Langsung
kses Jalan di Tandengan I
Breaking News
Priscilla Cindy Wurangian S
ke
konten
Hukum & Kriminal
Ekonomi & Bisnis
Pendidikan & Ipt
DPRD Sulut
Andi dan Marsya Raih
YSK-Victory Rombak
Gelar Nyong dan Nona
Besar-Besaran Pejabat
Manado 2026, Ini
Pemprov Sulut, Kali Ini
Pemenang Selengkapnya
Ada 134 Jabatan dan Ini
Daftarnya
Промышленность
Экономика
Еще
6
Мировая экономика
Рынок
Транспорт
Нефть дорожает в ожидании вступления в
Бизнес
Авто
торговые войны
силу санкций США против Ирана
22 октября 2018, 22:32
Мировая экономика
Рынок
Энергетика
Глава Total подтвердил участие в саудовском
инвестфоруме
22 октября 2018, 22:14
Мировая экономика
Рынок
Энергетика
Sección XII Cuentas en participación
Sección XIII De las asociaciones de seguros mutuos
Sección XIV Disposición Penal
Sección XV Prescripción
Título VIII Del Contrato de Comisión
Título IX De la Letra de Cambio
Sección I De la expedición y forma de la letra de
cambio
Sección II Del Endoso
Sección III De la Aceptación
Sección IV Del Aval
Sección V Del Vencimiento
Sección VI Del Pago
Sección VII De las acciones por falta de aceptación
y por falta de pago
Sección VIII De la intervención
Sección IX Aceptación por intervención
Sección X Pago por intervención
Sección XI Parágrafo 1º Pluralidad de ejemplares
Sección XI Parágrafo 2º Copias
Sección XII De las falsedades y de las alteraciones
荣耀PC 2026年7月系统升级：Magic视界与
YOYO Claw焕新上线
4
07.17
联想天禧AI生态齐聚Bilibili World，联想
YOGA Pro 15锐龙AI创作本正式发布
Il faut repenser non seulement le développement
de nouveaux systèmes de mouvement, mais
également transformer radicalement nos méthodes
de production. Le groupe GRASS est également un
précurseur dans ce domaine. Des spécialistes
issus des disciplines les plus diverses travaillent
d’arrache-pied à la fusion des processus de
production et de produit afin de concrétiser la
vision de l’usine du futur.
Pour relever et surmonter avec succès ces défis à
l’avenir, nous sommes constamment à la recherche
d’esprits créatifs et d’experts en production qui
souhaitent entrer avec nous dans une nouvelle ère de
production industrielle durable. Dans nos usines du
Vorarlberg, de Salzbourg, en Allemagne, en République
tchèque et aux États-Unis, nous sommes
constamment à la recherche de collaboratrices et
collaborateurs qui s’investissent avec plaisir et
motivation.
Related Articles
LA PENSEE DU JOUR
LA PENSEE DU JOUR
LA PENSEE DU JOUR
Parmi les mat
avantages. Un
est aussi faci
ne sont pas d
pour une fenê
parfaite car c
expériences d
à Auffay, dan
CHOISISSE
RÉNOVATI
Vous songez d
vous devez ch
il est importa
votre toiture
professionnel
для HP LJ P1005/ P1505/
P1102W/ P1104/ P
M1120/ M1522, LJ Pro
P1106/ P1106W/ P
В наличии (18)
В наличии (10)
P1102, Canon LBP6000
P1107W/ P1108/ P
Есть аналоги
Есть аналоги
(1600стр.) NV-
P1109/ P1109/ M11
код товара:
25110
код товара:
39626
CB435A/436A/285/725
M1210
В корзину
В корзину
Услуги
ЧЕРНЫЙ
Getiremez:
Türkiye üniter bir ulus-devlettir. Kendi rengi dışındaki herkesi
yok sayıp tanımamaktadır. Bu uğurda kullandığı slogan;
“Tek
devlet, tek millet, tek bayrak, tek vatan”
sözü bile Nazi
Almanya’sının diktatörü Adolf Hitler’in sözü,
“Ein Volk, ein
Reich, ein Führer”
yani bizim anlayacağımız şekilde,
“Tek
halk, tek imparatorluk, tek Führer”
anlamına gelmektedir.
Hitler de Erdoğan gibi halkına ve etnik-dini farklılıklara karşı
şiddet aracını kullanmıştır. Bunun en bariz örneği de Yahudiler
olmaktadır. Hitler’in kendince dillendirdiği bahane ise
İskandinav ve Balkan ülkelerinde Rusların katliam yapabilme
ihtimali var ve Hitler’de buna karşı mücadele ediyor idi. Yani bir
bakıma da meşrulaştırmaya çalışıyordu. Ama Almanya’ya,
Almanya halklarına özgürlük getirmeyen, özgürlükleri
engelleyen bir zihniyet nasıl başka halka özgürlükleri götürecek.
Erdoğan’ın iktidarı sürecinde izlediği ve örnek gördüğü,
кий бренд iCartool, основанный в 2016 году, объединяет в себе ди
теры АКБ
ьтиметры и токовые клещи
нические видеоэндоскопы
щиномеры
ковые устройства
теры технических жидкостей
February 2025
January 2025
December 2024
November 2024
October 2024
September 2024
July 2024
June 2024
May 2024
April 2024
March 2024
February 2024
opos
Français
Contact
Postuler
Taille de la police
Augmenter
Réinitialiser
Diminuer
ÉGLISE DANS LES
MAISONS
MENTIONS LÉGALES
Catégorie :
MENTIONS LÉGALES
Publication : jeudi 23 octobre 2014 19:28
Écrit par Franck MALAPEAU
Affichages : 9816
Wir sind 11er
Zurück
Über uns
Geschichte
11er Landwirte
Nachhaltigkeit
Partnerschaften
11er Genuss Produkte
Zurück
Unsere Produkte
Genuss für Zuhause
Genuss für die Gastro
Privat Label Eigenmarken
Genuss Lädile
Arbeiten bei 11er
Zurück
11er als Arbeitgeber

================================

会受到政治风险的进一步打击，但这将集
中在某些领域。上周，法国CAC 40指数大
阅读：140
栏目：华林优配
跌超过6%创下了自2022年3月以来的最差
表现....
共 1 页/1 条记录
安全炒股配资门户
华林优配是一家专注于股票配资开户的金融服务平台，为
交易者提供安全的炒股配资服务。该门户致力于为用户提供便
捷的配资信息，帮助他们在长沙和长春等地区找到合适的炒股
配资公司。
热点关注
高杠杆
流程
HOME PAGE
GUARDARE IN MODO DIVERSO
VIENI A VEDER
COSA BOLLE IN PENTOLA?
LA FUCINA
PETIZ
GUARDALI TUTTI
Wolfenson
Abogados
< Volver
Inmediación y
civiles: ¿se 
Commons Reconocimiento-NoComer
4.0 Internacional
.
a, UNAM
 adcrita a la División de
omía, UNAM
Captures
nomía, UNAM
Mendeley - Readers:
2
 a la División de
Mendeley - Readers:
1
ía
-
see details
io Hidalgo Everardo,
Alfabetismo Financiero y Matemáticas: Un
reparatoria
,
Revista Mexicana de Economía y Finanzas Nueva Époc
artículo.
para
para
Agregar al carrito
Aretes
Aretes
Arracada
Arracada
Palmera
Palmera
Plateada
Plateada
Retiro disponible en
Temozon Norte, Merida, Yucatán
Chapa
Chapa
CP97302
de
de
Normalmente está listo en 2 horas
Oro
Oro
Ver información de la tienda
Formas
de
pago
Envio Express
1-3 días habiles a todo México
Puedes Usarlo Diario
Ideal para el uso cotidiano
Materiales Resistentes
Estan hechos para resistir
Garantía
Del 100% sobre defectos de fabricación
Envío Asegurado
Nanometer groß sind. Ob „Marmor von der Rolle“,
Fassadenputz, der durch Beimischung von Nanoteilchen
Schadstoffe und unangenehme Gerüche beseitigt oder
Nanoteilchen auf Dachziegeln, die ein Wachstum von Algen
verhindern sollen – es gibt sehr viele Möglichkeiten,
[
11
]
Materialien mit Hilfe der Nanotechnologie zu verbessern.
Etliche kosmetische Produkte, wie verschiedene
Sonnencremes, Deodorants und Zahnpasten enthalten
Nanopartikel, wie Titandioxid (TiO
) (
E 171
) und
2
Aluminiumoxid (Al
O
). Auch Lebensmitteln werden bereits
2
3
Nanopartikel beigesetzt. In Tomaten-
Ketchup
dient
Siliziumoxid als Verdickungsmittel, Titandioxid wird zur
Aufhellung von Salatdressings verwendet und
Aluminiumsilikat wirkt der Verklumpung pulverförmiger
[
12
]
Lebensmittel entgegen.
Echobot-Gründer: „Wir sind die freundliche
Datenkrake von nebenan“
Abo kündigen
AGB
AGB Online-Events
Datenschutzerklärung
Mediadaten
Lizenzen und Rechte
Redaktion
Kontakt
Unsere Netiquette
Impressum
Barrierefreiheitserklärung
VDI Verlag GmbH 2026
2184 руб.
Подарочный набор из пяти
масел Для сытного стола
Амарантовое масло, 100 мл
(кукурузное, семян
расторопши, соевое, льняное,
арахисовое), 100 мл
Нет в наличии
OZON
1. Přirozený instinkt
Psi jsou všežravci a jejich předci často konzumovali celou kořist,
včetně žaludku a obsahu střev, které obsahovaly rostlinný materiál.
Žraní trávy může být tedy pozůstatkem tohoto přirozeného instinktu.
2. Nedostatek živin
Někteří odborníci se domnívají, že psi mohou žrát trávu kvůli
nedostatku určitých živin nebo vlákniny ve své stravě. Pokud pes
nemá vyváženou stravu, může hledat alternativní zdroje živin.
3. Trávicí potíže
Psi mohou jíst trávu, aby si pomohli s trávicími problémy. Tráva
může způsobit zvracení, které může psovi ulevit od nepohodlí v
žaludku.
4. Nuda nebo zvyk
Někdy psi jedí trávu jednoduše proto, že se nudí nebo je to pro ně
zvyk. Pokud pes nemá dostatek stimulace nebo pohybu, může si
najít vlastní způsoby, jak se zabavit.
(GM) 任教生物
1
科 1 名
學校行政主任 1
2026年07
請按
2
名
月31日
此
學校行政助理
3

================================

WHAT TO WORK ON –
Extract everything from the line that contains "会受到政治风险的进一步打击，但这将集" down to the line that contains "Envío Asegurado", both included, and repeat those lines exactly.

TASK OUTPUT –
会受到政治风险的进一步打击，但这将集
中在某些领域。上周，法国CAC 40指数大
阅读：140
栏目：华林优配
跌超过6%创下了自2022年3月以来的最差
表现....
共 1 页/1 条记录
安全炒股配资门户
华林优配是一家专注于股票配资开户的金融服务平台，为
交易者提供安全的炒股配资服务。该门户致力于为用户提供便
捷的配资信息，帮助他们在长沙和长春等地区找到合适的炒股
配资公司。
热点关注
高杠杆
流程
HOME PAGE
GUARDARE IN MODO DIVERSO
VIENI A VEDER
COSA BOLLE IN PENTOLA?
LA FUCINA
PETIZ
GUARDALI TUTTI
Wolfenson
Abogados
< Volver
Inmediación y
civiles: ¿se 
Commons Reconocimiento-NoComer
4.0 Internacional
.
a, UNAM
 adcrita a la División de
omía, UNAM
Captures
nomía, UNAM
Mendeley - Readers:
2
 a la División de
Mendeley - Readers:
1
ía
-
see details
io Hidalgo Everardo,
Alfabetismo Financiero y Matemáticas: Un
reparatoria
,
Revista Mexicana de Economía y Finanzas Nueva Époc
artículo.
para
para
Agregar al carrito
Aretes
Aretes
Arracada
Arracada
Palmera
Palmera
Plateada
Plateada
Retiro disponible en
Temozon Norte, Merida, Yucatán
Chapa
Chapa
CP97302
de
de
Normalmente está listo en 2 horas
Oro
Oro
Ver información de la tienda
Formas
de
pago
Envio Express
1-3 días habiles a todo México
Puedes Usarlo Diario
Ideal para el uso cotidiano
Materiales Resistentes
Estan hechos para resistir
Garantía
Del 100% sobre defectos de fabricación
Envío Asegurado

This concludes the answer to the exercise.